■ **About this task**
Rewrite the lines below with every "МЕШКИ" changed to "ПАКЕТЫ" and everything else left as it is.

-- Data excerpts follows --

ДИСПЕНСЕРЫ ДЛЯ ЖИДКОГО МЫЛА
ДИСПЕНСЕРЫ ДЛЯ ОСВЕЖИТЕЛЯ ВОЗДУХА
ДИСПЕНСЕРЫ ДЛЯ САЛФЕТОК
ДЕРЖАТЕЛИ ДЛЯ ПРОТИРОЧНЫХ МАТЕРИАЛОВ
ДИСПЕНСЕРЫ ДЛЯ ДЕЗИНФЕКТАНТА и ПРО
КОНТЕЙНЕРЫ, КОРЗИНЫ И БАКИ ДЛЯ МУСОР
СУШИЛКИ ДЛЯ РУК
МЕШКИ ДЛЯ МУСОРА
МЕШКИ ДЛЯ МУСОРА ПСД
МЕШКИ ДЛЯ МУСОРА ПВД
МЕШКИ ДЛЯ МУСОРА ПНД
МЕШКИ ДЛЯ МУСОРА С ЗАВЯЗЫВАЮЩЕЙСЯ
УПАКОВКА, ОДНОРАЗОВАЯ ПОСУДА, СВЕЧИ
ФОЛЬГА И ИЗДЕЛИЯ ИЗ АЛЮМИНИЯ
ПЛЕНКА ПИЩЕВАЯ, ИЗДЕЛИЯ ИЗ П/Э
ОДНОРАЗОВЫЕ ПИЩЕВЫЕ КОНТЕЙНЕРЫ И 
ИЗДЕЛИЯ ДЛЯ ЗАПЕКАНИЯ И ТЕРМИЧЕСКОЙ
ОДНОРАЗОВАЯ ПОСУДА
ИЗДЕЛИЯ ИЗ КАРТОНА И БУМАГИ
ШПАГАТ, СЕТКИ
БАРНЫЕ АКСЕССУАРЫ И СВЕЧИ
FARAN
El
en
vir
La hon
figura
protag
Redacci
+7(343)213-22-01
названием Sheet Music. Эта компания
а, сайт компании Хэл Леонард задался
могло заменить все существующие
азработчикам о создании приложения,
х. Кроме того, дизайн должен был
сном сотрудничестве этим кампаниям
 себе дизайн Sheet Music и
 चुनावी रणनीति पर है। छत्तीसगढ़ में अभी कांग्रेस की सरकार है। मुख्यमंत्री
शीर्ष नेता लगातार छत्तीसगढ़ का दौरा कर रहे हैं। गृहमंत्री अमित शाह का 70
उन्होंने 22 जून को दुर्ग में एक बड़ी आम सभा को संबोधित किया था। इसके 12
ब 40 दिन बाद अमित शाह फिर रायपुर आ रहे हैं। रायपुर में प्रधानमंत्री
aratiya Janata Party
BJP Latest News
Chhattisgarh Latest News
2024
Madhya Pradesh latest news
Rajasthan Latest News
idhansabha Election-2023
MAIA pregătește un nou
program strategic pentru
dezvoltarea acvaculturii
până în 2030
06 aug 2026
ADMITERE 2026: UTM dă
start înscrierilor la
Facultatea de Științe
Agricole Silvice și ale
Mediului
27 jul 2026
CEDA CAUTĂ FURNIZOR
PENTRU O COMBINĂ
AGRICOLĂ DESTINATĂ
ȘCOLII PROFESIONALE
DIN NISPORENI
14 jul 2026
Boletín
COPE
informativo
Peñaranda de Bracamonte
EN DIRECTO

-- Data excerpts concluded --

■ **Answer section**
ДИСПЕНСЕРЫ ДЛЯ ЖИДКОГО МЫЛА
ДИСПЕНСЕРЫ ДЛЯ ОСВЕЖИТЕЛЯ ВОЗДУХА
ДИСПЕНСЕРЫ ДЛЯ САЛФЕТОК
ДЕРЖАТЕЛИ ДЛЯ ПРОТИРОЧНЫХ МАТЕРИАЛОВ
ДИСПЕНСЕРЫ ДЛЯ ДЕЗИНФЕКТАНТА и ПРО
КОНТЕЙНЕРЫ, КОРЗИНЫ И БАКИ ДЛЯ МУСОР
СУШИЛКИ ДЛЯ РУК
ПАКЕТЫ ДЛЯ МУСОРА
ПАКЕТЫ ДЛЯ МУСОРА ПСД
ПАКЕТЫ ДЛЯ МУСОРА ПВД
ПАКЕТЫ ДЛЯ МУСОРА ПНД
ПАКЕТЫ ДЛЯ МУСОРА С ЗАВЯЗЫВАЮЩЕЙСЯ
УПАКОВКА, ОДНОРАЗОВАЯ ПОСУДА, СВЕЧИ
ФОЛЬГА И ИЗДЕЛИЯ ИЗ АЛЮМИНИЯ
ПЛЕНКА ПИЩЕВАЯ, ИЗДЕЛИЯ ИЗ П/Э
ОДНОРАЗОВЫЕ ПИЩЕВЫЕ КОНТЕЙНЕРЫ И 
ИЗДЕЛИЯ ДЛЯ ЗАПЕКАНИЯ И ТЕРМИЧЕСКОЙ
ОДНОРАЗОВАЯ ПОСУДА
ИЗДЕЛИЯ ИЗ КАРТОНА И БУМАГИ
ШПАГАТ, СЕТКИ
БАРНЫЕ АКСЕССУАРЫ И СВЕЧИ
FARAN
El
en
vir
La hon
figura
protag
Redacci
+7(343)213-22-01
названием Sheet Music. Эта компания
а, сайт компании Хэл Леонард задался
могло заменить все существующие
азработчикам о создании приложения,
х. Кроме того, дизайн должен был
сном сотрудничестве этим кампаниям
 себе дизайн Sheet Music и
 चुनावी रणनीति पर है। छत्तीसगढ़ में अभी कांग्रेस की सरकार है। मुख्यमंत्री
शीर्ष नेता लगातार छत्तीसगढ़ का दौरा कर रहे हैं। गृहमंत्री अमित शाह का 70
उन्होंने 22 जून को दुर्ग में एक बड़ी आम सभा को संबोधित किया था। इसके 12
ब 40 दिन बाद अमित शाह फिर रायपुर आ रहे हैं। रायपुर में प्रधानमंत्री
aratiya Janata Party
BJP Latest News
Chhattisgarh Latest News
2024
Madhya Pradesh latest news
Rajasthan Latest News
idhansabha Election-2023
MAIA pregătește un nou
program strategic pentru
dezvoltarea acvaculturii
până în 2030
06 aug 2026
ADMITERE 2026: UTM dă
start înscrierilor la
Facultatea de Științe
Agricole Silvice și ale
Mediului
27 jul 2026
CEDA CAUTĂ FURNIZOR
PENTRU O COMBINĂ
AGRICOLĂ DESTINATĂ
ȘCOLII PROFESIONALE
DIN NISPORENI
14 jul 2026
Boletín
COPE
informativo
Peñaranda de Bracamonte
EN DIRECTO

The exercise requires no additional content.